A total of 74% of the businesses reported that they were more upbeat about the festive season. Despite the positivity, 77% of the respondents reported that their revenue dropped on average by 21% in the last two years. The report also revealed that 34% of these businesses cited a lack of financial skills as their primary challenge, 32% cited highlighted poor tax compliance as another top challenge, and 35% called on the government to invest more in helping them with digital skills and innovation.
Xero’s South Africa Country Manager Colin Timmis noted that 27% of the businesses wanted the government to do more to attract large numbers of tourists into the country. However, he did note that visitor numbers were on the increase. “There is a lot riding on this tourism season,” Timmis said. “The sector is a contributor to the GDP and a third of those we surveyed are looking to hire in the next 12 months.”

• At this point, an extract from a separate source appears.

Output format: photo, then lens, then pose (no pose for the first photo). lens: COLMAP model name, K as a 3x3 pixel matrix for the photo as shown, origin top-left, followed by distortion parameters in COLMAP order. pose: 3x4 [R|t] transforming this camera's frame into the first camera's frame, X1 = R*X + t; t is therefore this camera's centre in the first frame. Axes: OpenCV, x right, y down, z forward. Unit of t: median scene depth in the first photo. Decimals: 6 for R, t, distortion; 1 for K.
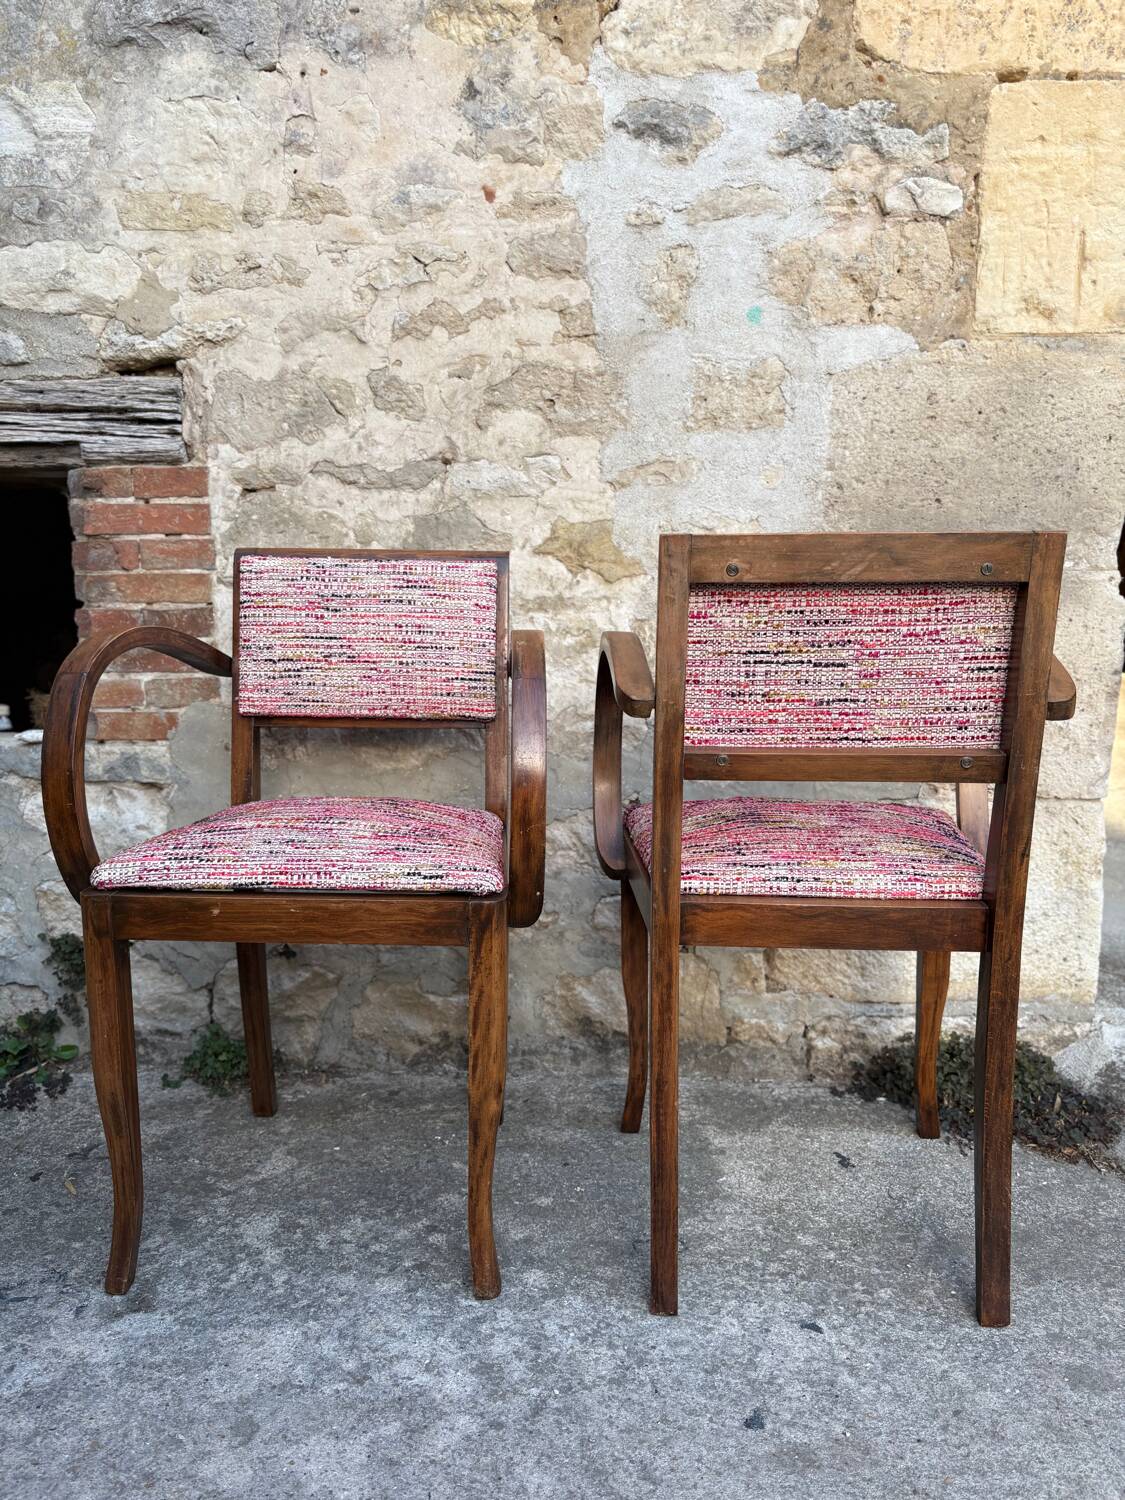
lens RADIAL K [[1140.4, 0, 561.6], [0, 1140.4, 753.8], [0, 0, 1]] dist [0.042067, -0.053592]
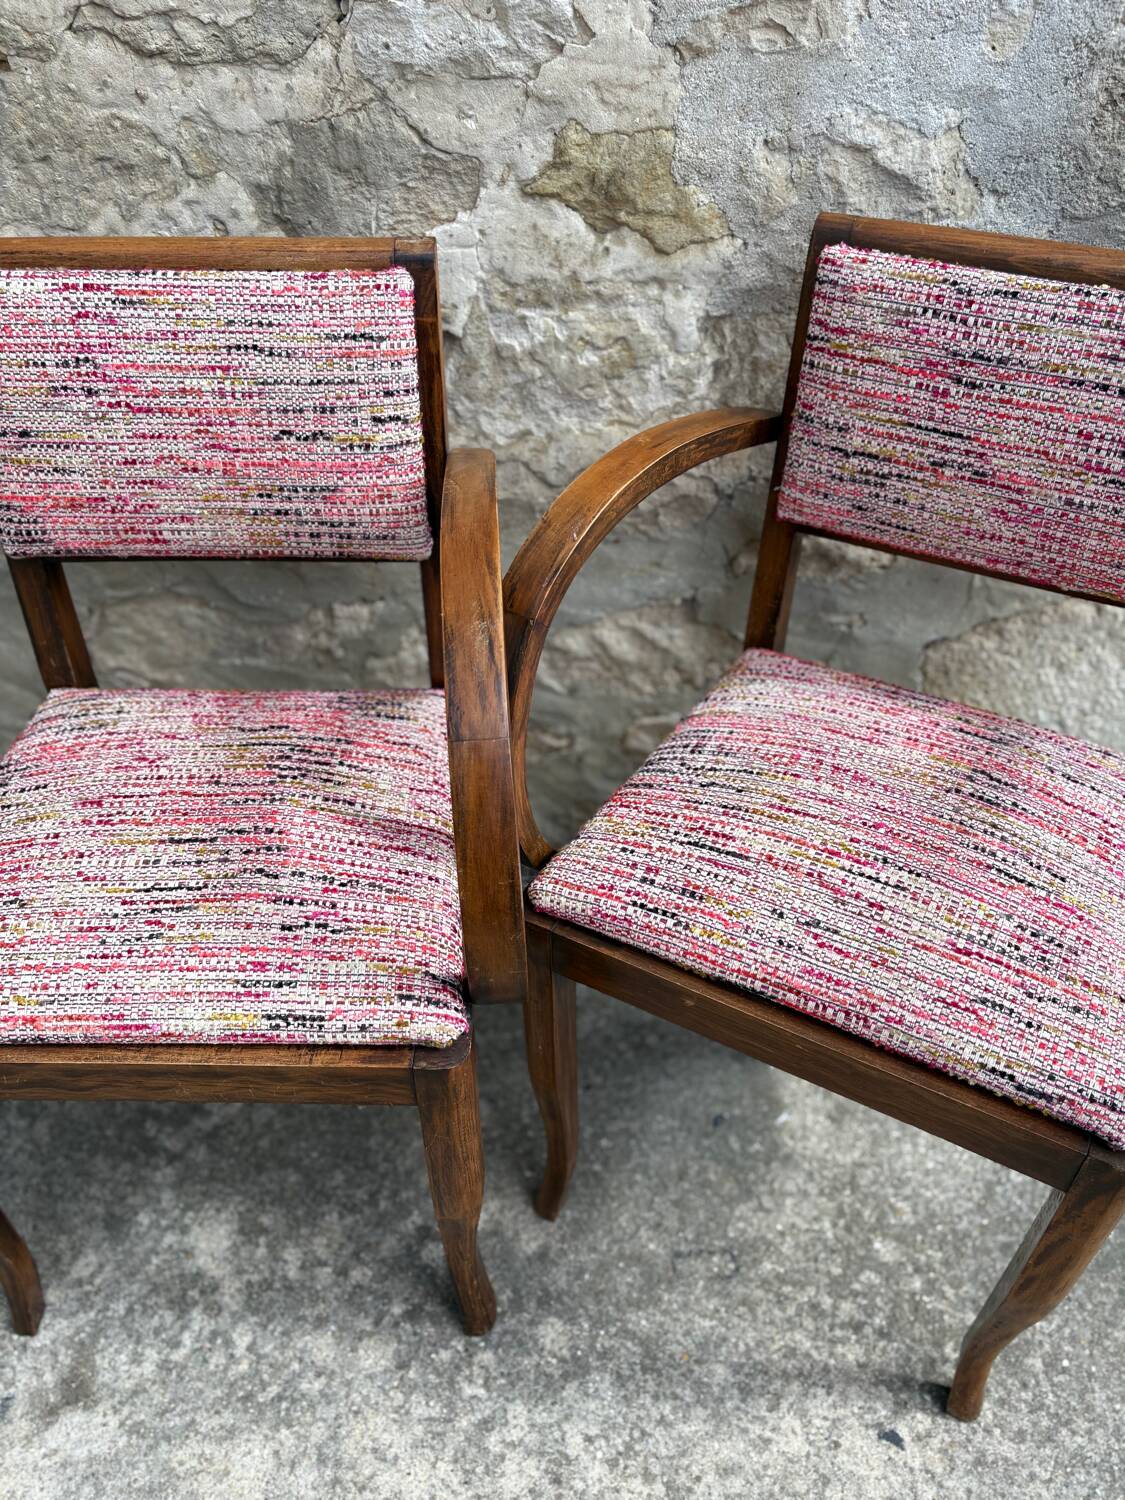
lens RADIAL K [[1144.2, 0, 558.7], [0, 1144.2, 756.7], [0, 0, 1]] dist [0.030307, -0.042412]
pose [[0.999841, -0.009135, -0.015319, -0.002239], [0.016126, 0.829953, 0.557601, -0.288001], [0.007620, -0.557759, 0.829968, 0.460630]]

Timmis warned, however, that this growth could not be achieved if SMMEs were not supported in areas like digitisation, financial management, load-shedding and reducing late payments from big businesses. He also pointed out that small businesses risked being left behind due to poor financial management skills. He said that 44% of the respondents were planning on investing in digital skills and training in the next year, but 38% were being left behind due to how they managed their finances on spreadsheets.
“Many could be improving their outlook by using digital tools that help automate tax filing and give them control over their cash flow,” he said. “It’s worrying to see so many businesses still using spreadsheets or even paper to manage their finances. “These businesses risk being left behind and will struggle to do simple things like apply for funding in the future if they do not adapt,” Timmis said.